Um nicht unnötig aufdringlich zu wirken, lasse ich es also bei normalen Abstand. Da habe ich mich wohl doch etwas zu früh gefreut, doch mein Baum trägt bereits Früchte, die nur noch heranreifen müssen bis ich sie endlich ernten kann!
Wir meistern gemeinsam die Treppe vor dem Eingang und ich hänge meine Jacke an den dafür vorgesehenen Haken. Angel hingegen hängt seine über einen Stuhl und geht ohne jeglichen Befehl selbstständig in die Küche. Ich folge ihm und lehne mich an die Theke, während er drei Tassen und unter anderen Kakaopulver herausholt.
"Ich denke, dass ich heute auch eher Lust auf einen leckeren, warmen Kakao hätte, Angel."
Er sagt nichts, während er weitermacht und nicht reagiert, als hätte er es nicht gehört. Dabei wollte ich bloß auf sein heutiges Angebot eingehen.
"Würde mich freuen, wenn du mir dann auch einen machen könntest."
Wieder sagt er nichts, doch als ich sehe wie er in zwei der drei Tassen Kakaopulver gibt, schweige ich. Die Stille ist mir unangenehm, doch ich weiß nicht wie ich reagieren oder was ich sagen soll. Er nimmt zwei Tassen gleichzeitig in eine Hand und die mit dem Kaffee in die andere. Angel geht nicht bloß nur an mir vorbei, sondern dreht sich noch einmal zu mir. Seit er mich letztens begrapscht hat, sieht er mir beinahe in die Augen, als wüsste er genaustens wo diese liegen.
"Und bitte ... vergase nicht wieder die Luft, die Lungen von Großmutter sind nicht mehr so jung." Sein Ton ist ein wenig frech, doch irgendwo schüchtern, als ob er sich für diese Worte wirklich hätte zusammenreißen müssen.

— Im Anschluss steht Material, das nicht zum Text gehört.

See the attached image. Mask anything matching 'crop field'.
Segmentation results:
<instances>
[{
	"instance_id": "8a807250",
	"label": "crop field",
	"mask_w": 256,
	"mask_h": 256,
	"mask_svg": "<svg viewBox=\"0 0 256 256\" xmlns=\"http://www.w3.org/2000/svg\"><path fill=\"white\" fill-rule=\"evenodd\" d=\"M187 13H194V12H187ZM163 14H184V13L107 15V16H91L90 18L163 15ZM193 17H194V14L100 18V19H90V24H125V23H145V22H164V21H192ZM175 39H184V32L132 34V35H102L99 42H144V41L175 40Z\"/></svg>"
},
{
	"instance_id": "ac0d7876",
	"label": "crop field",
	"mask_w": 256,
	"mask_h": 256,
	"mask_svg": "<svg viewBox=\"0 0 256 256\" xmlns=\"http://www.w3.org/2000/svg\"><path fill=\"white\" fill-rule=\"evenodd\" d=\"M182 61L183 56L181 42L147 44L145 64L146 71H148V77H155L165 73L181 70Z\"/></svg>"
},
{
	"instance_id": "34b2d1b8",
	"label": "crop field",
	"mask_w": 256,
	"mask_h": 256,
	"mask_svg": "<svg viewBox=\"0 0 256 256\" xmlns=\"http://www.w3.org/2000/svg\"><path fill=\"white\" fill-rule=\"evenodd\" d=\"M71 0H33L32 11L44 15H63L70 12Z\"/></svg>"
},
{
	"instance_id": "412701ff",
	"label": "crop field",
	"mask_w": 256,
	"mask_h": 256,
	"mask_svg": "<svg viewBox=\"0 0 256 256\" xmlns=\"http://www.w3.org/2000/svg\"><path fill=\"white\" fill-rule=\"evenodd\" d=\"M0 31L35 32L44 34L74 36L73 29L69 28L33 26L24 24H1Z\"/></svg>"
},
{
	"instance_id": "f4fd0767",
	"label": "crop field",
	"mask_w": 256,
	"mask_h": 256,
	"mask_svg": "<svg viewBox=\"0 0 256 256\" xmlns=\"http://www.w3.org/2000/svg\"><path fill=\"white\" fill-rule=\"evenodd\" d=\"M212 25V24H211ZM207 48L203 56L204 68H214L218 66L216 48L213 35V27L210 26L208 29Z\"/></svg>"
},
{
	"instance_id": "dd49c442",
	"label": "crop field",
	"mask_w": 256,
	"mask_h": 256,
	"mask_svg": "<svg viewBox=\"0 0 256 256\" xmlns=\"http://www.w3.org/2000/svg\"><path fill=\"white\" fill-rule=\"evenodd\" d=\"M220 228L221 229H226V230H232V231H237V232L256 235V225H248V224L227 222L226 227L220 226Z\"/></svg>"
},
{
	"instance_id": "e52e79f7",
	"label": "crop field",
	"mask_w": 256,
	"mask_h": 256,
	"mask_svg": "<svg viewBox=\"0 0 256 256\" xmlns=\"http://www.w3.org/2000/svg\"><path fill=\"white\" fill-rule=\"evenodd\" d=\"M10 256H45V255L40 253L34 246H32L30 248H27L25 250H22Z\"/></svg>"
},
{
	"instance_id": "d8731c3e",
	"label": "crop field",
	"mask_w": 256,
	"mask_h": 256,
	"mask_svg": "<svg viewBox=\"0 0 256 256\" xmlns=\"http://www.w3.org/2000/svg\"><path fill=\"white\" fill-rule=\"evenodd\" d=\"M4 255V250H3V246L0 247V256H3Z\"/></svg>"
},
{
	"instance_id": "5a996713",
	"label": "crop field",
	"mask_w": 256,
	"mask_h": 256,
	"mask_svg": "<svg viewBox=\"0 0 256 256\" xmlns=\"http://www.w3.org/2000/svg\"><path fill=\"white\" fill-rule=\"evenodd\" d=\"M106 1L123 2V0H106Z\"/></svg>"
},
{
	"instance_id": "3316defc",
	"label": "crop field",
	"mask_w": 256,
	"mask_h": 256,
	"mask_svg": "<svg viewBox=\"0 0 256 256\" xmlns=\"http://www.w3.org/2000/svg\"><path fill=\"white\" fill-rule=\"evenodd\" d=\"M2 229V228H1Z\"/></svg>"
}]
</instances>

Daraufhin stellt er einfach die Tassen an den Tisch und schiebt den Kaffee seiner Oma herüber. Ich frage mich, woher Angel weiß, wann eine Tasse voll ist. Generell frage ich mich langsam wie er damit so gut leben und umgehen kann! Ich dachte immer, dass Blinde ohne Hilfe überall an laufen, doch bei ihm würde es wohl kaum auffallen, dass er nicht sehen kann.